[About this task]
What lines in the records include the string "Sanabria"? Return each one.

[Material for this task]

◇ ◇ ◇

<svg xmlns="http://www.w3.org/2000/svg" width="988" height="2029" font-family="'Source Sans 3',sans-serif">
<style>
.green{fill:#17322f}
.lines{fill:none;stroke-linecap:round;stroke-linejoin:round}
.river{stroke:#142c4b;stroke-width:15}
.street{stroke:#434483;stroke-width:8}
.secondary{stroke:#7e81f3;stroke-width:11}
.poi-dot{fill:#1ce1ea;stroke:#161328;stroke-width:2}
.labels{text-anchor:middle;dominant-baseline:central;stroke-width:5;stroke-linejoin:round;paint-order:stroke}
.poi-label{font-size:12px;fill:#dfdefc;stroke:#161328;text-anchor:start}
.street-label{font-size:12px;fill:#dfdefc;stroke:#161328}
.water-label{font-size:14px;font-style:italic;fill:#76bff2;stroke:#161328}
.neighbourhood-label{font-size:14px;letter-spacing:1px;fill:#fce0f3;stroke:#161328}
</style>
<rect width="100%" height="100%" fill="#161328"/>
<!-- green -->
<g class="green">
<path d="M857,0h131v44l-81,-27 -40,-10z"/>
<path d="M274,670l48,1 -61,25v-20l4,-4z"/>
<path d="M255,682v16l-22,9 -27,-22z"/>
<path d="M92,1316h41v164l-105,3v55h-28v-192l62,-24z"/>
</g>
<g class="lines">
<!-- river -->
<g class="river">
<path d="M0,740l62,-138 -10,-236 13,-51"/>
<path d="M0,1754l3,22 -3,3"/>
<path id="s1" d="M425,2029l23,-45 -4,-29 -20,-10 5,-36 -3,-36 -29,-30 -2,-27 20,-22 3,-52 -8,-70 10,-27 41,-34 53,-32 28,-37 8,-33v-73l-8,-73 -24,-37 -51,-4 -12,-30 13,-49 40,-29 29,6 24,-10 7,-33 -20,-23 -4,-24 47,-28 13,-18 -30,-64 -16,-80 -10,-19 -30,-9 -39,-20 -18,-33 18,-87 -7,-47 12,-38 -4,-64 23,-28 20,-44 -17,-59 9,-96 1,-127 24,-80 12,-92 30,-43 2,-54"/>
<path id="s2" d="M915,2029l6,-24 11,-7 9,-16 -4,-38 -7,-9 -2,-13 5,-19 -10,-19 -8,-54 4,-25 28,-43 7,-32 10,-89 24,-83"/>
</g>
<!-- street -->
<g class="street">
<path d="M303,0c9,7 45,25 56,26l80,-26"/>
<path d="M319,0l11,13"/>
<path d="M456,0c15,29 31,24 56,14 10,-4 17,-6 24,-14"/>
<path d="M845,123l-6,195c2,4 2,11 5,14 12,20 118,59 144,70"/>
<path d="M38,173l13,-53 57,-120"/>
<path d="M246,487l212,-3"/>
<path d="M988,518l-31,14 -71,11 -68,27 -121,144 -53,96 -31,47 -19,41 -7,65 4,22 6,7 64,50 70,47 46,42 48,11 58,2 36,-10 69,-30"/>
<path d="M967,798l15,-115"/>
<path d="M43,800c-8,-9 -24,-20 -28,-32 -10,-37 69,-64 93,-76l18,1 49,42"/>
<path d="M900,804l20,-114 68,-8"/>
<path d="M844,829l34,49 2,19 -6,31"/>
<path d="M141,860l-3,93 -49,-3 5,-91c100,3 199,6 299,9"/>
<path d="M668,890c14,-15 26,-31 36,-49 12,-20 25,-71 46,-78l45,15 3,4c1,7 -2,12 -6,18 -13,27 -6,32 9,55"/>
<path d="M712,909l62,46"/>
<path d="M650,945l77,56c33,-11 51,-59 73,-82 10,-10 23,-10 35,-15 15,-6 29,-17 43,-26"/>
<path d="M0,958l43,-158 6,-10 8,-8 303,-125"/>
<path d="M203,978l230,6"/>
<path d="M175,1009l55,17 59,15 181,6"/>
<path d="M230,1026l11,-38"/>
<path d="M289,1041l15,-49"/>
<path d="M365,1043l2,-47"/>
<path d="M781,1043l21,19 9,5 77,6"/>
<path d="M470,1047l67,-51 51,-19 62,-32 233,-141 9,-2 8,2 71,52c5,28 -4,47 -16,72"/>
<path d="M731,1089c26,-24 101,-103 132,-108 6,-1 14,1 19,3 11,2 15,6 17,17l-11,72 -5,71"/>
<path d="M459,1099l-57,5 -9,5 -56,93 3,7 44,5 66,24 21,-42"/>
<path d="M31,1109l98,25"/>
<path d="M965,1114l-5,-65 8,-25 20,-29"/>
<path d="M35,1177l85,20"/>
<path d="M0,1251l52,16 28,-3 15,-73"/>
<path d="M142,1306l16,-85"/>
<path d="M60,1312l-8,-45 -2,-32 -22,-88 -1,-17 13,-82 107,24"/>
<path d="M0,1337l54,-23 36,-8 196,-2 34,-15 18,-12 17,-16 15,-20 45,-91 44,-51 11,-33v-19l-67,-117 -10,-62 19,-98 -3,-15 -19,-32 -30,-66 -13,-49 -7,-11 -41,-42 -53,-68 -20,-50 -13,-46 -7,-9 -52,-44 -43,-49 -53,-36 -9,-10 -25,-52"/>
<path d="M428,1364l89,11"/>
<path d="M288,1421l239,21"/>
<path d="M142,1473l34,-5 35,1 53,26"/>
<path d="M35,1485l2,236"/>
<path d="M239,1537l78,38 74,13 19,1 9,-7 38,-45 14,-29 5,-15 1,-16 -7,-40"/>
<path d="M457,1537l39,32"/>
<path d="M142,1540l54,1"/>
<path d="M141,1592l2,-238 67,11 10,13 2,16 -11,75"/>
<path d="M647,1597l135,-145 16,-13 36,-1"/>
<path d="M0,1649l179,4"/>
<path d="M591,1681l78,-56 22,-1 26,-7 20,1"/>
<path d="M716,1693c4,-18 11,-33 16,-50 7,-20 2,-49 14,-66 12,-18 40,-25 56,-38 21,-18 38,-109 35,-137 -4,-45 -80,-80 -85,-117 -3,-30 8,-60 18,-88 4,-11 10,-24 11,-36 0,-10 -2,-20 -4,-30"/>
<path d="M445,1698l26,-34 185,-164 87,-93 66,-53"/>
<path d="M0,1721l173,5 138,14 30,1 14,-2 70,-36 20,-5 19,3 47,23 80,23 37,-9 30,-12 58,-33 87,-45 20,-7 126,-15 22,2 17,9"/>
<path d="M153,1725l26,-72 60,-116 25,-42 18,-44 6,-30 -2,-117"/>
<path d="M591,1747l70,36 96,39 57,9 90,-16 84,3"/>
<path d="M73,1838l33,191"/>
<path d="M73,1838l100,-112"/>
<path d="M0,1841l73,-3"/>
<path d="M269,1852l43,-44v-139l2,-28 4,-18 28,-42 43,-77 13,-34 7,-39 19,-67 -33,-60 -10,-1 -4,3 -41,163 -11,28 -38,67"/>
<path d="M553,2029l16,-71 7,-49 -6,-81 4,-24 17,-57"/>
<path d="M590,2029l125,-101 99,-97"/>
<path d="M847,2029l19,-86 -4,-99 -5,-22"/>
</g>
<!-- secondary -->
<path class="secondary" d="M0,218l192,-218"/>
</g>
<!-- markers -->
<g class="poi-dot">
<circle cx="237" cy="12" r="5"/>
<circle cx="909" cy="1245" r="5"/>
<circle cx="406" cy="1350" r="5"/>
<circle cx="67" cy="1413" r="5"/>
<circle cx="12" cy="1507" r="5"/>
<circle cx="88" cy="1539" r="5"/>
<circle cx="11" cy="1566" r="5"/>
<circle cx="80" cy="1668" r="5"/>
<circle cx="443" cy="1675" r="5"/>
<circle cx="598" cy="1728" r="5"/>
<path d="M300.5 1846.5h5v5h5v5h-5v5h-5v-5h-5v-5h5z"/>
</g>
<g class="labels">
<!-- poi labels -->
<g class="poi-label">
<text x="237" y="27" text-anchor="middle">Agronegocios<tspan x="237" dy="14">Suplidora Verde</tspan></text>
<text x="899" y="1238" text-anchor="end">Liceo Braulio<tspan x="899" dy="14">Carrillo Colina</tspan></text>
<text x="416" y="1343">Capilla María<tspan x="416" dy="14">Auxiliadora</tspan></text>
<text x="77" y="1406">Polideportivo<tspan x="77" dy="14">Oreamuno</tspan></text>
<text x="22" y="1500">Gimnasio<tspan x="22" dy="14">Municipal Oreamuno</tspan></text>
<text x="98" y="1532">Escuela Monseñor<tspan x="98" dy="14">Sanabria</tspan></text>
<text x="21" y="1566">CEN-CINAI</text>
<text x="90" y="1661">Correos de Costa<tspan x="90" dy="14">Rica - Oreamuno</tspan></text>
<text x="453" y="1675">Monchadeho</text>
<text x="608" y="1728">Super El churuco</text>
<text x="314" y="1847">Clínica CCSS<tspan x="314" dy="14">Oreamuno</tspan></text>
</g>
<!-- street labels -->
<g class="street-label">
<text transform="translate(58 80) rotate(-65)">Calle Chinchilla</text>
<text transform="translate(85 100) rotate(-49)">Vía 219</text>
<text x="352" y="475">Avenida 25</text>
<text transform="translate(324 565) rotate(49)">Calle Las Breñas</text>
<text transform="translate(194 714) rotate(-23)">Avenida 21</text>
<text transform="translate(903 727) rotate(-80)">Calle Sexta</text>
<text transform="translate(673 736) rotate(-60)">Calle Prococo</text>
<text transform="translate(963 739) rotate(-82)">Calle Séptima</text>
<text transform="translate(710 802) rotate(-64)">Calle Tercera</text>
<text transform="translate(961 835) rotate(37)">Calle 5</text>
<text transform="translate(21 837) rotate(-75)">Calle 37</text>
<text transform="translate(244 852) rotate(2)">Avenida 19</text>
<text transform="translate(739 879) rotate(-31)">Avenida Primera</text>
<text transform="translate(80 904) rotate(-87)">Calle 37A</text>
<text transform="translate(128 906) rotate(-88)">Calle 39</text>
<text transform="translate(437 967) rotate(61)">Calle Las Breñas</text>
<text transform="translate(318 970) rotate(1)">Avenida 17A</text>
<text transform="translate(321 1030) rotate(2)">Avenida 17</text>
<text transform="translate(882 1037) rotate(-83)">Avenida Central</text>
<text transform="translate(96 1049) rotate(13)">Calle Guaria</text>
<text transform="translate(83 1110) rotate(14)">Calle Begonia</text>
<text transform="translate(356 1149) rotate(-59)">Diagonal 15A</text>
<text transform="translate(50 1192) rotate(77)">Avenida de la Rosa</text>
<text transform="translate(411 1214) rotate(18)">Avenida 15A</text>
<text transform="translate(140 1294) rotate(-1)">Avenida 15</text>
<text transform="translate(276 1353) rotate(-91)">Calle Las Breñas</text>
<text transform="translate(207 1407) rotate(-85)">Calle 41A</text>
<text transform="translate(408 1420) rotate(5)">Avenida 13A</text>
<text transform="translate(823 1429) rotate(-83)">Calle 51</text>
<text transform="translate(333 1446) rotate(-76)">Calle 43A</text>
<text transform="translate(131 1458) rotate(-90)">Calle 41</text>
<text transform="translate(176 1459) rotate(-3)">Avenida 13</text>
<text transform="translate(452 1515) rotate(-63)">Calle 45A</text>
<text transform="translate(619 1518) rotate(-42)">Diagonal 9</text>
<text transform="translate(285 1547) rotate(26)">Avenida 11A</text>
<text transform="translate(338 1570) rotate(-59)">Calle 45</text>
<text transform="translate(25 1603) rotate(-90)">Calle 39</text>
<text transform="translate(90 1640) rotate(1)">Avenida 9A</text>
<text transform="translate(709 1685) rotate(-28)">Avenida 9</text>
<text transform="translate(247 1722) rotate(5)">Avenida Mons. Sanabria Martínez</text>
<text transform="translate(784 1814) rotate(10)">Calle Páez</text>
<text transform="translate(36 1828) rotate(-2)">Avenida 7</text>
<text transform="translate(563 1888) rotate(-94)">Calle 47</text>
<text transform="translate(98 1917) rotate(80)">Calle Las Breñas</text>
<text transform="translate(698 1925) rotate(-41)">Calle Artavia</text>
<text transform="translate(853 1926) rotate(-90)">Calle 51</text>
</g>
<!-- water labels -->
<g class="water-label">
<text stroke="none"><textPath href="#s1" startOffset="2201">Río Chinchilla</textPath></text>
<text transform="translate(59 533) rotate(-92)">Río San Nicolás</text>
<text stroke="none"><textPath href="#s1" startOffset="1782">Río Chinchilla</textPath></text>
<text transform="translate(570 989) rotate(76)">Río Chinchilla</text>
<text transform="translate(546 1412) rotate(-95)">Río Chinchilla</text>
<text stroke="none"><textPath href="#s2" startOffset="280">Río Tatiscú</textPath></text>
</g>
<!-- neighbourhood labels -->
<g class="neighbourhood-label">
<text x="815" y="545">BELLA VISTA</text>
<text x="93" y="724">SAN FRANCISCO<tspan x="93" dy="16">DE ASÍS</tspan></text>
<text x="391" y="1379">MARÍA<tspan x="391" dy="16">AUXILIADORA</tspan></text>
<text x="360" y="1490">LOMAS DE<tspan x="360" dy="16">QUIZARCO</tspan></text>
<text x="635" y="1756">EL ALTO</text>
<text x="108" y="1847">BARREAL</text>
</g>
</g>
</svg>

◇ ◇ ◇

[Result]
<text x="98" y="1532">Escuela Monseñor<tspan x="98" dy="14">Sanabria</tspan></text>
<text transform="translate(247 1722) rotate(5)">Avenida Mons. Sanabria Martínez</text>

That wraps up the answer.